Amadumbe: new readers start here

Flickr photo by Skymonger
Flickr photo by Skymonger
Ah, but the power of the intertubes. Bob has raised an old thread from the dead by providing more information about Luigi’s Nibble that “Amadumbe being sold to supermarkets in South Africa“. Some readers may not notice good stuff in the comments (one reason we like to feature a comment from time to time) and so we’re elevating Bob’s latest comment to a post.

I am currently based in New Zealand and have access to Taro in a few varieties , via the Pacific Island communities, one of which is the wild version, which has notably black stems. This is not true of Madumbi, which also has a flower very similar to the Arum. I would be very keen to grow the South African variety as it is a very different flavour to the common Pacific Taro which as previously noted is very bland. Here is a link to a picture of the flower …

I did some more Googling, and found out a bit more about the project and its originater; depending on the story that’s either “Dr James Hartzell, a self-proclaimed ‘white boy from New York’,” or Professor Thembinkosi Modi, of the University of KwaZulu-Natal’s School of Agricultural Sciences. (Modi won a TWAS (Third World Academy of Science) Young Scientist Award in 2007.) Whatever, the end result was an organic cooperative of growers sending the amadumbe (or amadumbi) to a supermarket chain. Everything seemed rosy, with farmers reporting higher incomes that they were using to improve their lives, buying better houses, medical care, and education for their children. Except that there seems to have been a worm in the amadumbe: free-riders. Who were they?

Members who were male, poorly educated, partially certified, aware of loopholes in the grading system, and who did not trust the buyer.

The authors of the paper quoted above make specific recommendations to deal with the problem, but I cannot discover whether anything came of them. I’m also no aroid taxonomist, and frankly I’m not sure how informative the flower photo is, ((Downloaded from flickr.)) but there you have it. Now, maybe other people can chime in with more information.

## SOURCE DATA
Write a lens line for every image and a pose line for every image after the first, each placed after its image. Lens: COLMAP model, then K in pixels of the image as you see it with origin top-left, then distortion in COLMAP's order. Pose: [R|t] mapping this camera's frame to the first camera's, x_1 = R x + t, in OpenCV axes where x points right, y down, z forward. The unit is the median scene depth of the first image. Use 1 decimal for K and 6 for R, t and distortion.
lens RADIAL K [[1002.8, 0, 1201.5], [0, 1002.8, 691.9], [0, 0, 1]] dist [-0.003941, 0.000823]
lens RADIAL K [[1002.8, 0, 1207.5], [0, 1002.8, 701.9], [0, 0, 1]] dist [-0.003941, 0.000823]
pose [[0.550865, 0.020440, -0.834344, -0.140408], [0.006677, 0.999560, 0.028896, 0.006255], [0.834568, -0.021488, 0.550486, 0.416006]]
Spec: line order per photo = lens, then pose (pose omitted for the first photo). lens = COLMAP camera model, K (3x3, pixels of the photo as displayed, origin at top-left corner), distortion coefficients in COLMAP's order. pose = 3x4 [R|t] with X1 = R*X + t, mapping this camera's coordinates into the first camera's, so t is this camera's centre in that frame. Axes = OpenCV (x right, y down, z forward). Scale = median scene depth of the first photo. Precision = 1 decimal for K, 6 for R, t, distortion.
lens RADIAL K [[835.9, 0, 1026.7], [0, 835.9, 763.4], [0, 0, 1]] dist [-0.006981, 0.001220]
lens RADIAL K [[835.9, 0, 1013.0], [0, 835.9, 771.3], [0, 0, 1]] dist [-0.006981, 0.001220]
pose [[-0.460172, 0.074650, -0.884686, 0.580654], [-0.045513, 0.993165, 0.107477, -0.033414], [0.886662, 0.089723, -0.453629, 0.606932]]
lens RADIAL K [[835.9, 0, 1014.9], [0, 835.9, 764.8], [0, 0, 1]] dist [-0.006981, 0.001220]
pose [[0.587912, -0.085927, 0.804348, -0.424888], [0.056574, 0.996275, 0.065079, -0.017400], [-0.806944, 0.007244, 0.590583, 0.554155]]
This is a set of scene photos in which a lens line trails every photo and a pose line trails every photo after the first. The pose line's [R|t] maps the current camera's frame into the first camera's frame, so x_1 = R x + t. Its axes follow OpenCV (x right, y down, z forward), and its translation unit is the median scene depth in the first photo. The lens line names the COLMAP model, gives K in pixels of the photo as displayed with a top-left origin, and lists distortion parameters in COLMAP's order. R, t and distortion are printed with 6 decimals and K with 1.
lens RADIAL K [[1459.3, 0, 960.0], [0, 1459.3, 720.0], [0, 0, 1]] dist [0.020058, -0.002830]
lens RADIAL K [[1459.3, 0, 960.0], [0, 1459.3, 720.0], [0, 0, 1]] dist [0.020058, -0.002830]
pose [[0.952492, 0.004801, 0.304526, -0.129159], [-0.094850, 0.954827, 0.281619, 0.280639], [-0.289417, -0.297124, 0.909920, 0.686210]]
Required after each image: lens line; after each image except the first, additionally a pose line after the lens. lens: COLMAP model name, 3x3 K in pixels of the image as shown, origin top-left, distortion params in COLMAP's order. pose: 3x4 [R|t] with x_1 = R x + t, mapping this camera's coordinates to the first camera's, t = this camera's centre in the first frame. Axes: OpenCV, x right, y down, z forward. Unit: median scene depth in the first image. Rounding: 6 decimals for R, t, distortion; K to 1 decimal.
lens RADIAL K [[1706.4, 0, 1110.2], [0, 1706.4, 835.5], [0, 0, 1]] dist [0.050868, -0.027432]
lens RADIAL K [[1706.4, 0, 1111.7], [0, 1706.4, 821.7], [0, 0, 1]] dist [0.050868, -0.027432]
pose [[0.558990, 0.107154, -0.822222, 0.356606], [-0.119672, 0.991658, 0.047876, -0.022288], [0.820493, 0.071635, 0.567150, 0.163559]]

## EXERCISE TASKS
A – In the amadumbe post, what award did Professor Thembinkosi Modi win in 2007?
B – Reproduce the amadumbe post from "The authors of" to "with more information.".
C – Say whether each statement agrees with the amadumbe post, answering yes or no and quoting the words that decide it. (i) Bob describes the common Pacific Taro as bland. (ii) The free-riders are described as well educated. (iii) The writer confirms that the paper's recommendations were carried out.
The records play no part in this work.

## SOLUTIONS TO THE PROBLEMS
A – He won a TWAS (Third World Academy of Science) Young Scientist Award.

B –
The authors of the paper quoted above make specific recommendations to deal with the problem, but I cannot discover whether anything came of them. I’m also no aroid taxonomist, and frankly I’m not sure how informative the flower photo is, ((Downloaded from flickr.)) but there you have it. Now, maybe other people can chime in with more information.

C –
(i) Yes: "the common Pacific Taro which as previously noted is very bland."
(ii) No: "Members who were male, poorly educated, partially certified."
(iii) No: "I cannot discover whether anything came of them."